EDITORIALS ELSEWHERE

Recent editorials published in Iowa newspapers courtesy of The Associated Press.

Who can save $50 million in Medicaid?

State employees

What does a government agency do with an announcement it doesn’t really want anyone to hear? It issues the press release on Friday afternoon when everyone is headed home for the weekend. Last Friday afternoon the Iowa Department of Human Services announced it had signed contracts with four managed care companies to administer Iowa’s $4.2 billion Medicaid program.

The two-year contracts were signed even though the federal government, which provides the majority of the funding for Medicaid, has not approved Gov. Terry Branstad’s privatization plan. Most Iowans do not support this move.

Thousands of health providers and more than 500,000 Iowans have no idea what will happen on Jan. 1, when these companies are supposed to take over.

The state, however, plans to pay four insurers a set amount of money for Medicaid patients. In exchange, the company becomes responsible for “managing” those patients’ care. This may make the state’s Medicaid budget more predictable going forward, but what if insurers decide the state isn’t paying enough?

Perhaps they will demand more money, as insurers in Florida did after reporting losing hundreds of millions of dollars through statewide privatization. Perhaps they will cut reimbursement rates to providers and eventually benefits for patients. They could impose hurdles and hoops for patients to jump through to secure care. And there’s always the tried and true method of denying claims. While private insurers excel at finding ways to reduce spending on health services, no one knows exactly what all this may mean for Iowans down the road.

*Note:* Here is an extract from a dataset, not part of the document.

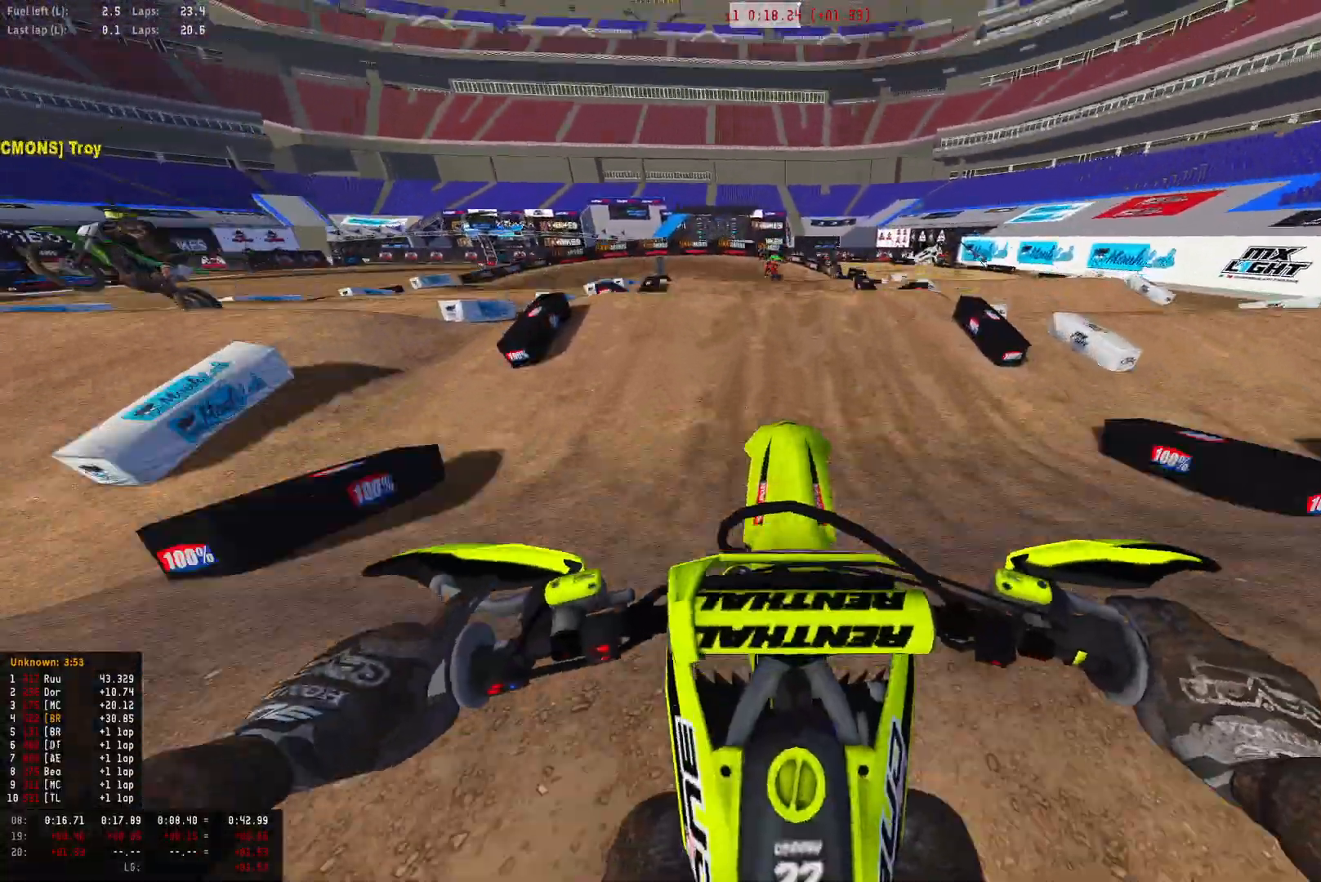
{"buttons": [], "left_stick": "center", "right_stick": "center", "events": [[33, "right_stick", "center"], [100, "R2", "up"], [133, "right_stick", "down"], [200, "right_stick", "down-left"], [267, "left_stick", "left"], [333, "R1", "up"], [400, "left_stick", "center"], [500, "right_stick", "center"]]}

What we do know: These companies will do just fine. More than fine. The contracts appear to allow them to spend up to 12 percent of public dollars on administration. That is three times what state-managed Medicaid currently spends, and it’s in addition to anything spent on state administration. These hundreds of millions of dollars will not be used to pay Iowa doctors, pharmacies and hospitals. Instead the public money will be used to help already profitable companies become even more profitable. It will pay salaries for insurance company workers who have never checked a patient’s blood pressure, performed a surgery or changed a bedpan.

Taxpayer money intended to be spent on health care will ensure the wealthiest insurance executives become even wealthier. The CEO of UnitedHealth Group, Inc., for example, raked in $66 million in total compensation in 2014 — 500 times the annual salary for Iowa’s Medicaid director.

Yet Iowans are supposed to believe one unsubstantiated, sketchy DHS estimate that privatization will magically and almost immediately save taxpayers $51 million. What the Branstad administration is not talking about: State-managed Medicaid saved nearly $47 million last year “through program integrity cost avoidance or recoveries while maintaining essential healthcare services and provider rates,” according to a recent report from DHS.

A few dozen state employees — who do not earn multi-million- dollar salaries and are not beholden to stockholders — accomplished this. Not huge, for-profit insurers.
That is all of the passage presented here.